### What you will do:
Run through the data and copy out every line that mentions the word "Class".

Provided information: Begin

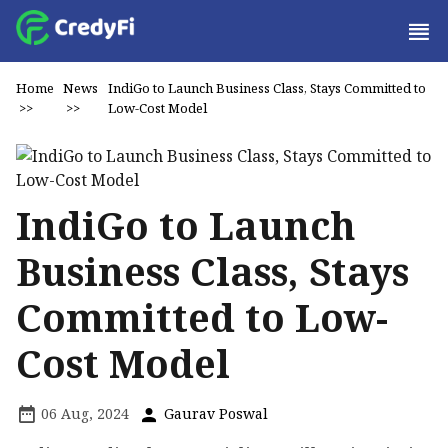
Home
News
IndiGo to Launch Business Class, Stays Committed to
>>
>>
Low-Cost Model
IndiGo to Launch
Business Class, Stays
Committed to Low-
Cost Model
06 Aug, 2024
Gaurav Poswal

Provided information: End

### Problem solution:
IndiGo to Launch Business Class, Stays Committed to
Business Class, Stays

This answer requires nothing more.